James Jacobs explains the paradox: “The greater a group’s victimization, the stronger its moral claim on the larger society.” If Jacobs is right, then the moral basis of identity politics has nothing to do with race or “gender” or sexual orientation as such. Instead, it rests on a moral claim about oppression.

This is the view of justice held by the identitarians. It is the liberalism of “equal concern and respect,” to use Ronald Dworkin’s term. This liberalism—variously defended and explained by Dworkin, Richard Rorty, John Rawls, Martha Nussbaum, and many others—was not originally articulated in terms of race, sex, and so on. Instead, it began with the idea that individuals all possess the same “fundamental right.”

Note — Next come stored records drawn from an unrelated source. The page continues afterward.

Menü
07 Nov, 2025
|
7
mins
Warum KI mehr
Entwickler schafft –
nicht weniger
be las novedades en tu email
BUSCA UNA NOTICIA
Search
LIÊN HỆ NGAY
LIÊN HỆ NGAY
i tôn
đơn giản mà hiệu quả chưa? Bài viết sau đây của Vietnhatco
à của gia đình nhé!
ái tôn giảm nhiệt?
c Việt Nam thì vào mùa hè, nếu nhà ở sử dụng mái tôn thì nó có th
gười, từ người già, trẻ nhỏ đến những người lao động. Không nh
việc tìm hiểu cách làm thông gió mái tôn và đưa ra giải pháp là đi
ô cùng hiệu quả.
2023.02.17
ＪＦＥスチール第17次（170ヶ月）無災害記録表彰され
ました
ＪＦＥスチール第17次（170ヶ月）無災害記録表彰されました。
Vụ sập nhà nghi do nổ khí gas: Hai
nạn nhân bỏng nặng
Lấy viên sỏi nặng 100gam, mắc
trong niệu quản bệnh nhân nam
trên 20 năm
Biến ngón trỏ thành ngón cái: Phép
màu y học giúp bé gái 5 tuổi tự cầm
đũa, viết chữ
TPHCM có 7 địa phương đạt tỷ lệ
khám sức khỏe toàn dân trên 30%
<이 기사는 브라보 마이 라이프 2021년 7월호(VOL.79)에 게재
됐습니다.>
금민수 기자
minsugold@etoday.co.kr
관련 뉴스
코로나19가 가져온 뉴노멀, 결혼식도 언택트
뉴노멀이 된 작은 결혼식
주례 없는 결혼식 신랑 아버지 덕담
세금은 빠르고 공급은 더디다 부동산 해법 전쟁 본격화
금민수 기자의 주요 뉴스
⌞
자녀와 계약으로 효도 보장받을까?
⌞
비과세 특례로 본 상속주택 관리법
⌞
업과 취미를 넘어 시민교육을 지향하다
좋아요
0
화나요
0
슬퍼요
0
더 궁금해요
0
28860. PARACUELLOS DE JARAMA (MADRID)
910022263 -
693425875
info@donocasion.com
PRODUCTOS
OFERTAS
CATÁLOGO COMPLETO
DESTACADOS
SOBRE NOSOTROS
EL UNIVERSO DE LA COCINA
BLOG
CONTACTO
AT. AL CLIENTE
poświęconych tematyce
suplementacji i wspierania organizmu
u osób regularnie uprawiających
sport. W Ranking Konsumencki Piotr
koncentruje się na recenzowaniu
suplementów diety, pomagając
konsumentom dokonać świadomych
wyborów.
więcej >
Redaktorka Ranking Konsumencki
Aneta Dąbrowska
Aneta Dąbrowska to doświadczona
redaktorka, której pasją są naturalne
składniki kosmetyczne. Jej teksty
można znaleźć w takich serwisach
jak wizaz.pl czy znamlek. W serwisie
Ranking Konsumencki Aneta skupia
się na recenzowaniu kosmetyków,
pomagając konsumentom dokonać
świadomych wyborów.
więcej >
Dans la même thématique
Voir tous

This right includes, according to Dworkin, not only “liberty of free expression and of free choice in personal and sexual relations,” but also “the right to equal treatment, that is, to the same distribution of goods or opportunities.” Government must transfer wealth, status, and especially recognition and honor, from the more to the less advantaged, so that everyone may live as he or she pleases and feel that their life choices are accorded due recognition and respect.

This idea, rather than particular grievances of this or that group, provides the moral foundation of our liberalism today.

It is a fact that, if not today, at least historically, whites and males have been more successful and more honored than most other identifiable groups in society. The very fact that other less respected or less wealthy groups continue to exist implies, in the view now current, that whites and males are committing serious injustice.

It does not matter that this or that white male may have worked harder or had a better education. Whatever the reason, some groups in society manifestly do not enjoy the “equal concern and respect” that they are said to deserve. The inequality is real. Why have the dominant race and sex failed to correct that? That is ultimately what is meant by systemic racism or the patriarchy. If you accept this moral framework, it is quite real.

That is why the identity politics label can be misleading if its ground is not brought to light.

The post-1960s approach requires redistribution of income and prestige from the more advantaged not only to those who are deemed to be oppressed, but also to those at the top who promote social justice.

Rawls’s basic argument, in agreement with Dworkin, is that “all social primary goods…are to be distributed equally unless an unequal distribution…is to the advantage of the least favored.”

In the Rawls-Dworkin formal definition of justice, nothing is said about disadvantaged groups. If social justice can be achieved by ensuring that “primary goods” are adequately redistributed to “least favored” individuals, there was never any necessity for post-1960s liberal politics to take its current form. Liberals did not have to embrace a politics of race, sex, and sexual orientation. Yet they did.